The Old City is divided into four quarters, with the Jewish, Muslim & Christian communities taking the main three slices of the pie. Seemingly nobody knew what to do with the last bit so it was given to the Armenian’s, who, a bit like the younger of four brothers in the bedroom lottery, only ended up with about 10% of the space.
As you’d expect with any Middle Eastern old city, the centre is packed with cobbled streets, markets, and the sweet aroma of spices.
Temple Mount / Dome of the Rock
Temple Mount is arguably one of the most significant religious sites that there is. For Old Testament fans, it is said to be here where God gathered the earth to form Adam. Within Temple Mount is the Dome of the Rock, which must be one of the most photographed buildings in the world! Inside here is the Foundation Stone; where it is said that Abraham prepared to sacrifice his son Isaac, and that the Prophet Muhammad ascended to heaven. Pretty cool.
Temple Mount also contains the Al-Aqsa Mosque, which is one of the oldest in the world. Muslim’s take this area pretty seriously; we got told off a few times for standing too close together (‘No touching!’) or for speaking too loud; there’s a large armed presence here as well as this is a spot that has seen demonstrations in the past.
Mount of Olives / Garden of Gethsemane
Just outside of the old city to the East of Temple Mount is the Mount of Olives. There were a number of cool churches in this part of town including the Dome of the Ascension (said to be where Jesus ascended to heaven), Tomb of the Virgin Mary, and Church of Mary Magdalene.
There are some pretty spectacular views in this part of town into the old city, with the iconic Dome of the Rock never far from view.
Rounding things off in this part of town is the Garden of Gethsemane, famous of course for being the spot where Jesus is said to have appeared to Mary Magdalene after rising from the dead.
The Church of the Holy Sepulctre
Back inside the Old City in the Christian quarter is the Church of the Holy Sepulctre. This was a place that I didn’t know much about prior to the trip so I was pleasantly surprised.
As well as some amazing architecture, this is the spot that many believe that Jesus was crucified, buried and rose from the dead.
The photo below is believed to have been Jesus’s tomb; as expected the queue’s were pretty hectic but it was definitely worth the wait! A real mind-blowing spiritual experience.
The Western Wall
Also known as the Wailing Wall, the Western Wall is right next to Temple Mount.
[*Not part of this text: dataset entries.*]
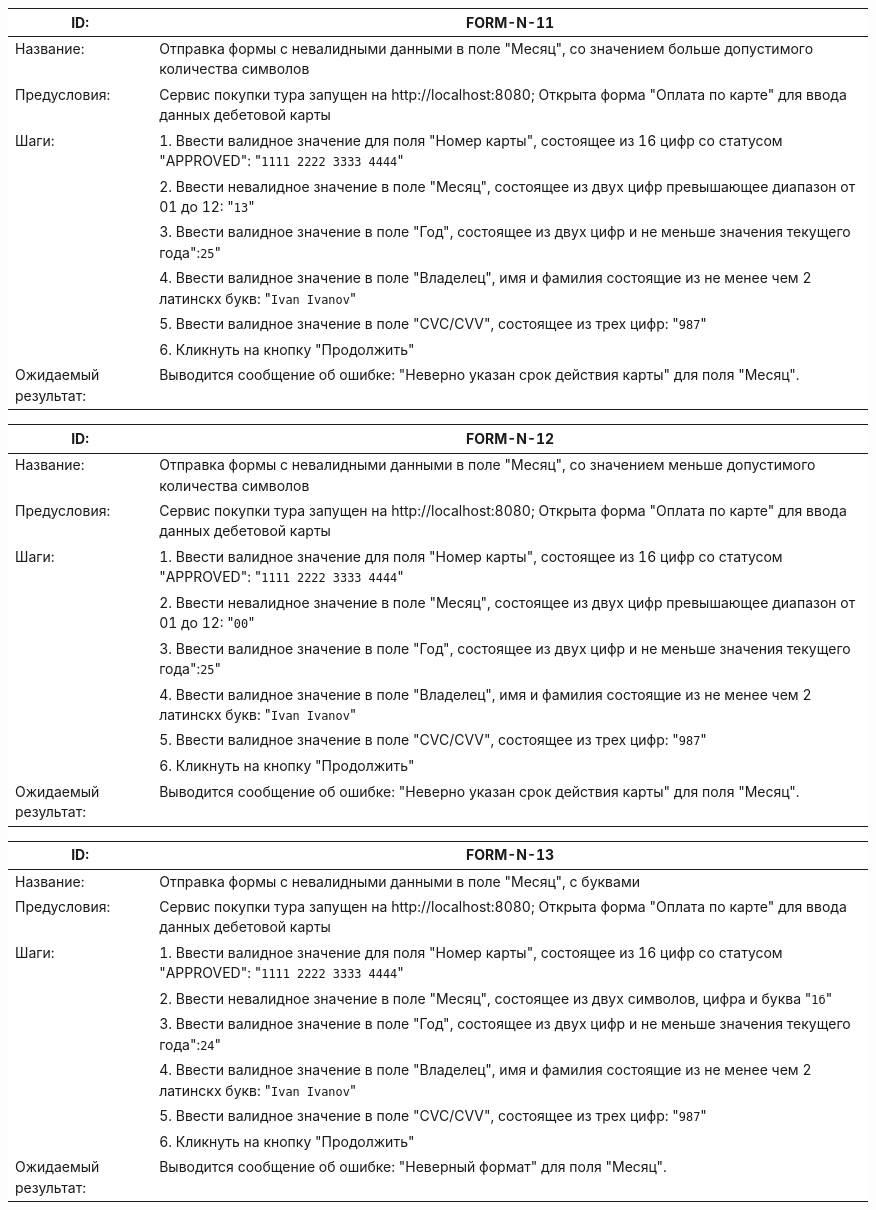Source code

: | ID: | FORM-N-11                                                                                                                    |
| --- |------------------------------------------------------------------------------------------------------------------------------|
| Название: | Отправка формы с невалидными данными в поле "Месяц", со значением больше допустимого количества символов                     |
| Предусловия: | Сервис покупки тура запущен на http://localhost:8080; Открыта форма "Оплата по карте" для ввода данных дебетовой карты       |
| Шаги: | 1. Ввести валидное значение для поля "Номер карты", состоящее из 16 цифр со статусом "APPROVED": "```1111 2222 3333 4444```" |
|     | 2. Ввести невалидное значение в поле "Месяц", состоящее из двух цифр превышающее диапазон от 01 до 12: "```13```"            |
|     | 3. Ввести валидное значение в поле "Год", состоящее из двух цифр и не меньше значения текущего года":```25```"               |
|     | 4. Ввести валидное значение в поле "Владелец", имя и фамилия состоящие из не менее чем 2 латинскх букв: "```Ivan Ivanov```"  |
|     | 5. Ввести валидное значение в поле "CVC/CVV", состоящее из трех цифр: "```987```"                                            |
|     | 6. Кликнуть на кнопку "Продолжить"                                                                                           |
| Ожидаемый результат: | Выводится сообщение об ошибке: "Неверно указан срок действия карты" для поля "Месяц".                                        |

| ID: | FORM-N-12                                                                                                                    |
| --- |------------------------------------------------------------------------------------------------------------------------------|
| Название: | Отправка формы с невалидными данными в поле "Месяц", со значением меньше допустимого количества символов                     |
| Предусловия: | Сервис покупки тура запущен на http://localhost:8080; Открыта форма "Оплата по карте" для ввода данных дебетовой карты       |
| Шаги: | 1. Ввести валидное значение для поля "Номер карты", состоящее из 16 цифр со статусом "APPROVED": "```1111 2222 3333 4444```" |
|     | 2. Ввести невалидное значение в поле "Месяц", состоящее из двух цифр превышающее диапазон от 01 до 12: "```00```"            |
|     | 3. Ввести валидное значение в поле "Год", состоящее из двух цифр и не меньше значения текущего года":```25```"               |
|     | 4. Ввести валидное значение в поле "Владелец", имя и фамилия состоящие из не менее чем 2 латинскх букв: "```Ivan Ivanov```"  |
|     | 5. Ввести валидное значение в поле "CVC/CVV", состоящее из трех цифр: "```987```"                                            |
|     | 6. Кликнуть на кнопку "Продолжить"                                                                                           |
| Ожидаемый результат: | Выводится сообщение об ошибке: "Неверно указан срок действия карты" для поля "Месяц".                                        |

| ID: | FORM-N-13                                                                                                                   |
| --- |-----------------------------------------------------------------------------------------------------------------------------|
| Название: | Отправка формы с невалидными данными в поле "Месяц", с буквами                                                              |
| Предусловия: | Сервис покупки тура запущен на http://localhost:8080; Открыта форма "Оплата по карте" для ввода данных дебетовой карты      |
| Шаги: | 1. Ввести валидное значение для поля "Номер карты", состоящее из 16 цифр со статусом "APPROVED": "```1111 2222 3333 4444```" |
|     | 2. Ввести невалидное значение в поле "Месяц", состоящее из двух символов, цифра и буква "```1б```"                          |
|     | 3. Ввести валидное значение в поле "Год", состоящее из двух цифр и не меньше значения текущего года":```24```"              |
|     | 4. Ввести валидное значение в поле "Владелец", имя и фамилия состоящие из не менее чем 2 латинскх букв: "```Ivan Ivanov```"                    |
|     | 5. Ввести валидное значение в поле "CVC/CVV", состоящее из трех цифр: "```987```"                                           |
|     | 6. Кликнуть на кнопку "Продолжить"                                                                                          |
| Ожидаемый результат: | Выводится сообщение об ошибке: "Неверный формат" для поля "Месяц".                                                          |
This ancient wall has been around for thousands of years, and usually has a large number of pilgrims praying, reciting scripture or entering their prayers into the cracks of the rocks.
Fascinatingly, this is right on the border of Temple Mount, so within 100m of devout Jews worshipping at one of their most sacred sites, you’ll be able to find devout Muslim’s at the Al-Aqsa mosque worshipping at one of their most sacred sites.
Tower of David (Citadel)
The Tower of David is huge, and is one of the first things that we saw on entering the Old City through Jaffa Gate. Apparently, this once belonged to King Herod a couple of thousand years ago, and I reckon he’d have had a decent view of the City from up there.
About twenty minutes out of the city is Yad Vashem, which is the Jewish Holocaust Museum. There are so many artifacts here that it takes three to four hours at least to go through the museum. Due to the sensitive nature of the topic, photo’s weren’t allowed in most of the museum, but rest assured that it was an eye-opening day.
Overall, Jerusalem was one of the most culturally rich cities that I’ve been to. Regardless of what faith (if any) you choose to follow, you can’t help but be impressed by how well preserved a lot of sites are here and how much history there is. The food and hospitality was on point as well – a great first impression of the Middle East!